Telegraph in ruins, Inis Oírr, Co. Galway

On the flat-topped hill at the centre of Inis Oírr, the smallest of the Aran Islands, a roofless two-storey tower stands inside a walled enclosure alongside the ruins of a national school.

The pairing is odd enough on its own, but the tower itself repays closer attention. Its exterior is coated in lime render pressed to imitate slate cladding, a small patch of the real thing still clinging to the upper north-east wall. The original entrance was on the first floor, reached by a retractable ladder, and is sheltered above by a machicolation, a projecting parapet designed to allow defenders to drop things on unwelcome visitors below. Small square bartizans, corbelled corner turrets, project from the north and east corners. Inside, the wooden floors and roof are long gone, but rows of joist holes in the walls mark exactly where they sat, and a square drainage channel cut into the north corner once carried rainwater down to storage barrels in the semi-basement below.
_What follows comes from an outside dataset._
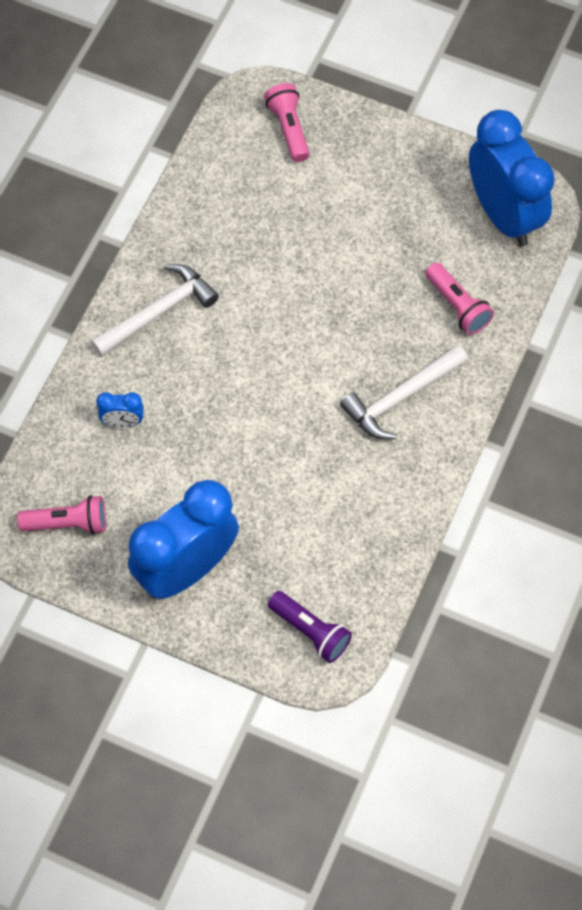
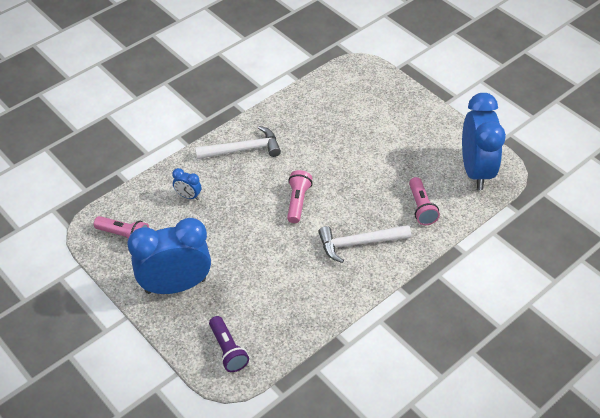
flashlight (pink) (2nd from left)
The tower was built around 1804 to 1806 by the British Board of Ordnance, one of more than eighty signal stations raised in the first decade of the nineteenth century to watch for a French invasion fleet. Each station communicated with its neighbours using a naval signal post, and together they formed a continuous coastal chain running clockwise from Dublin Bay all the way to Malin Head in County Donegal. The Inis Oírr tower sits at 65 metres above sea level with unobstructed views in almost every direction; in clear weather, the signal tower on Inis Mór is visible roughly 14 kilometres to the north-west, and the tower at Hag's Head, at the southern end of the Cliffs of Moher in County Clare, can be seen about 13.5 kilometres to the south-south-east. The chain was abandoned by the mid-1810s once the Napoleonic threat receded. Within the same enclosure wall, a mid-to-late nineteenth-century national school was later built just 13 metres from the tower, its two rooms, gabled porch, and red brick chimneystack appearing on the Ordnance Survey third edition map of around 1910. The enclosure also contained what appears to have been a toilet block, with a dividing wall suggesting separate playgrounds for boys and girls.

The tower stands about 143 metres south of Dún Formna, an oval stone cashel (a type of early medieval ringfort built in dry stone) enclosing a medieval castle, and roughly 500 metres from Teampall Chaomháin, the partly sand-buried church of St Cavan. The hilltop location means the approach from the main settlement on the northern shore involves a steady climb through a landscape of thin-soiled fields divided by tall drystone walls and stretches of bare limestone pavement.